Digital transformation as a competitive need
With strategic capital investments in digitization, tangible business benefits can include increased customer acquisition and retention, new sales and cross-selling opportunities, and reduced servicing costs and claims payouts. In this new world, outdated legacy systems of record simply aren’t sustainable as they exist today. Automated systems must instead help your organization reduce costs and streamline business processes with measurable outcomes, while intuitive software enables smart machines to interact with your employees to provide extended “team member” support. This new digital future heralds the use of data—both internal and public—to accurately assess risk per individual customer or business. For insurers, it offers an unprecedented opportunity to manage the risks inherent in new technology innovations and capitalize on them—giving your company a competitive edge and a clear path to higher growth. By embracing intelligent processes that are flexible, automatic, fast, and consistent, particular advantage can be gained in the initial customer interaction, or the first mile of business. These are the information-intensive interactions that create or destroy business value, such as policy renewal or claims handling.
The competitive landscape favors insurers with digitally integrated channels and systems. Empowered to compete with both traditional carriers as well as non-traditional distributors, these digital platforms provide enhanced levels of engagement, customer experience and rapid response times that create a competitive edge. In terms of costs, the data is clear: measurable cost savings and efficiency gains occur when insurers adopt digital operating models. Less manual effort translates into error reduction, lower redundancy in data and document verification, and fewer full-time employees (FTEs). Lastly, digital processing and automation allows insurers to incorporate business rules and use data sources to ensure regulatory compliance. In all cases, digital processing provides the visibility and audit trail needed for reference in the event of an audit or suspicious activity.

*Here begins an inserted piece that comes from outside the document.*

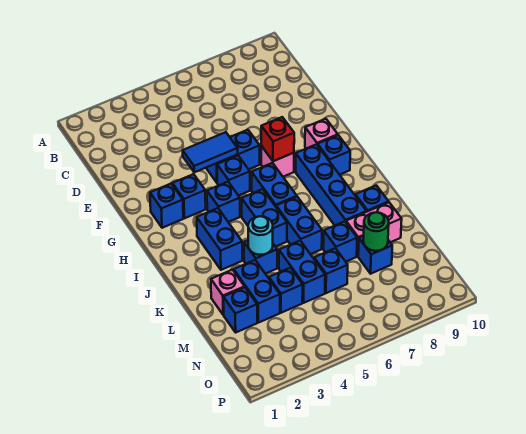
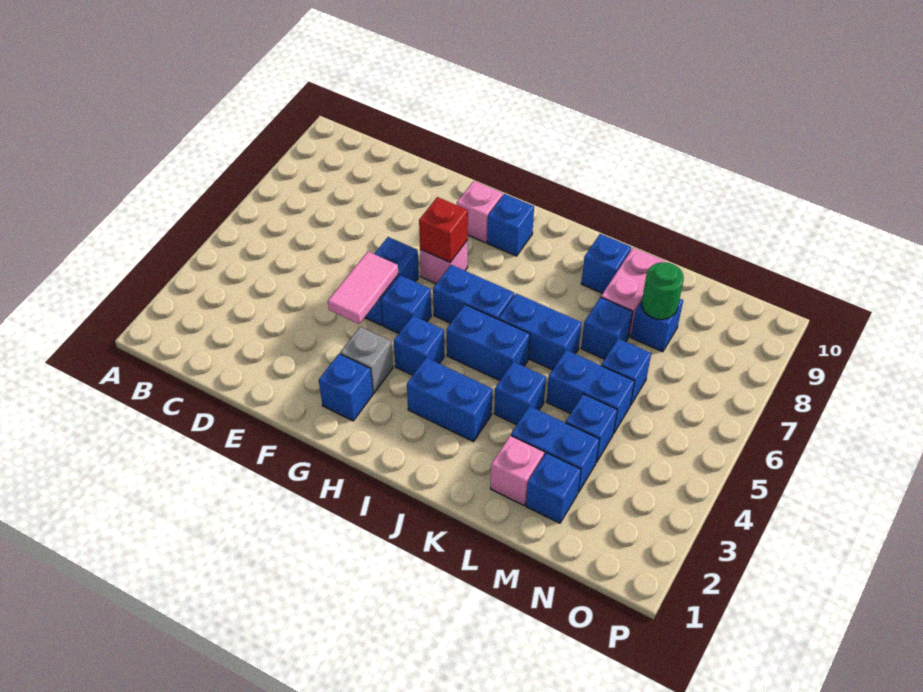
blue tile F4:F5 level 2 -> pink tile F4:F5 level 2
blue brick G3 level 1 -> grey brick G3 level 1
blue brick H8:K8 level 1 -> none
cyan round brick K4 level 2 -> none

Assessing digital maturity for smart transformation
But these new realities beg the question, where do you begin in defining digital transformation for your company and clients? By assessing digital maturity across your organization, you can determine which areas need improvement, prioritize the areas you want to digitize first and start developing an end-to-end digital transformation plan. With exploration, it becomes clear that processes for each line of business can vary widely with respect to the amount of investment in digital capabilities and thus, digital maturity. Use a process maturity model (see Figure 1, below) to help measure digital maturity and establish your priorities.

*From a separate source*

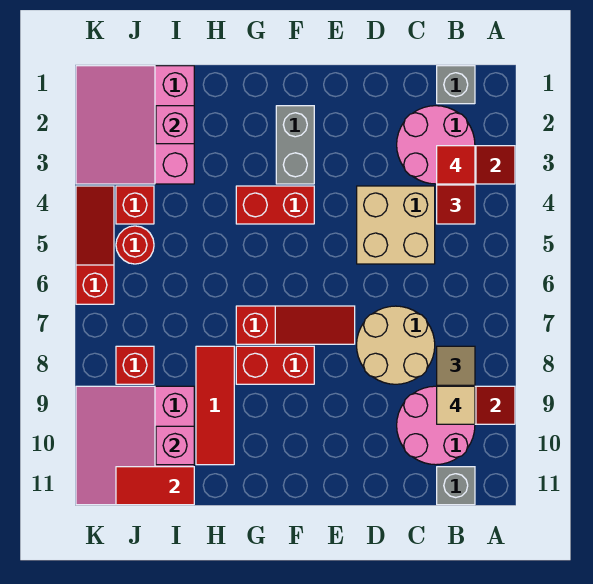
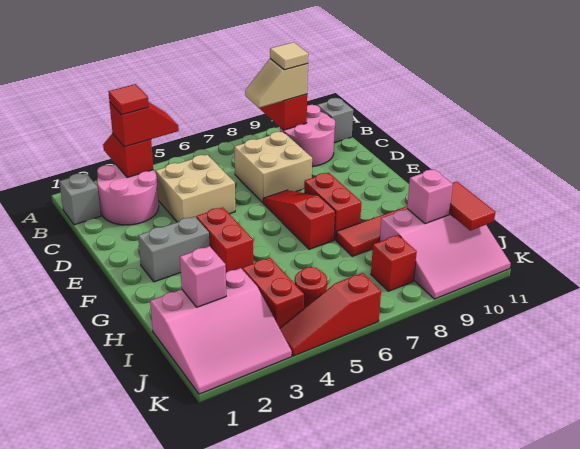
tan round brick C7:D8 level 1 -> tan brick C7:D8 level 1
red brick J4 level 1 -> red brick I4:J4 level 1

Putting digital transformation in context
The maturity model demonstrates that to remain efficient and competitive, insurance innovators must capitalize on digital transformation to fundamentally reshape the way they do business. For example, claims examiners, underwriters, and knowledge workers navigate multiple decision points throughout the lifecycle of an insurance policy, working to make informed decisions based on accurate data. Yet the information driving these decisions is often scattered among multiple internal and external systems, databases, and websites. Hunting for information from these sources takes time, increases costs, and adds complexity to business operations. Technology advances such as robotic process automation (RPA) are addressing this challenge—if your processes require a human resource to access, search, and gather data from internal or external sources, RPA’s software robots can do it instead. This intelligent software mimics user actions to interact with enterprise applications, websites, portals and other data sources, allowing your team to focus on more strategic activities.
RPA is just one element of digital transformation, and it radically changes how customers, employees, partners, and others work together in critical business processes. These smart robots enhance the customer experience by improving processes, automating the entry or retrieval of information from any system, including applying sophisticated business logic to transform data, handling exceptions, and automating decision making for a competitive advantage.

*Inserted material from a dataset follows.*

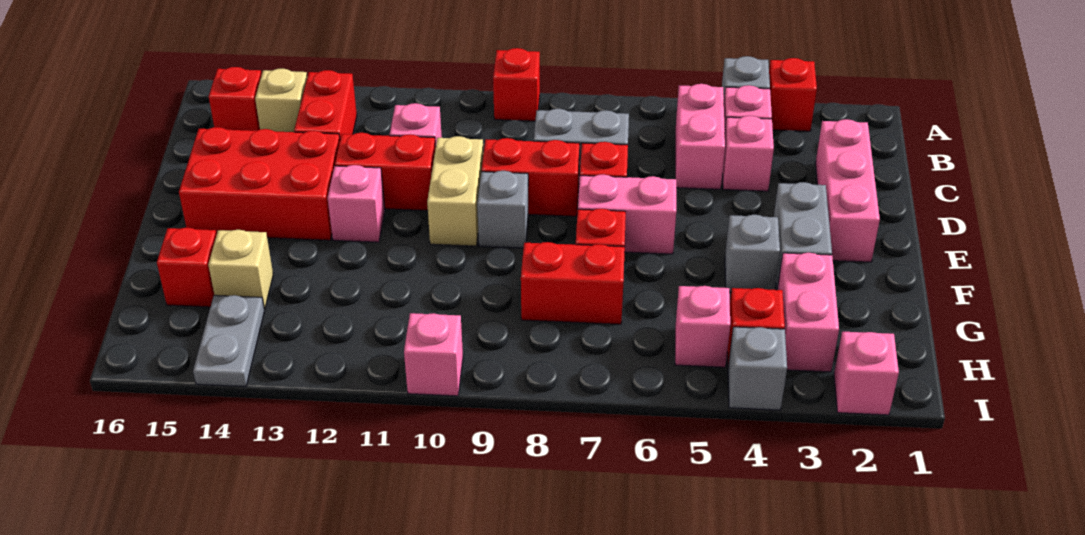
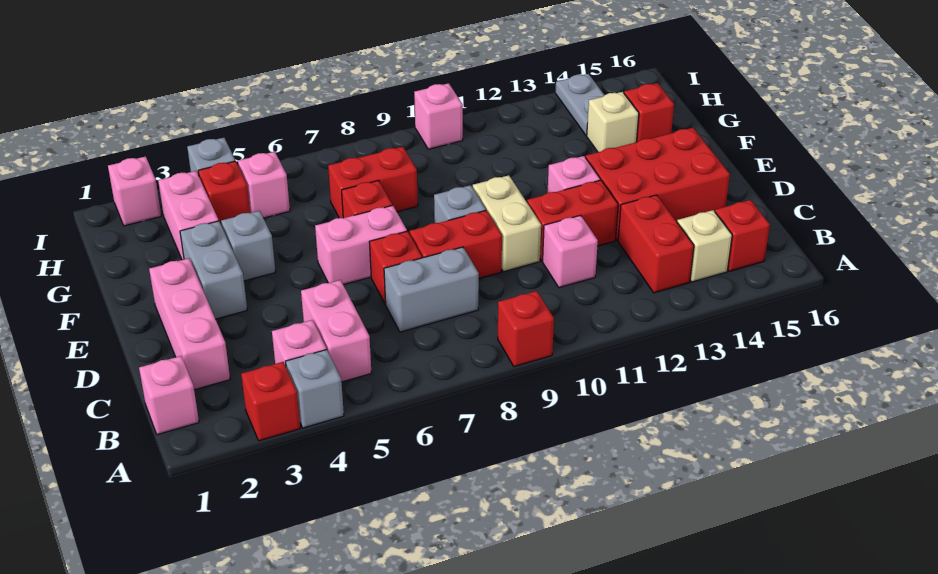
pink brick C4 level 1 -> pink brick B1 level 1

Creating a digital transformation strategy
Focusing solely on the front office customer experience will result in missed opportunities to enhance the customer journey, reduce costs, fend off competition and maintain compliance. Ideally, the entire process is digitized, from initial customer engagement all the way through policy maintenance and claims processing. Look for the next installment in our series, where we will walk through specific steps to help guide insurers in redesigning and transforming key business processes.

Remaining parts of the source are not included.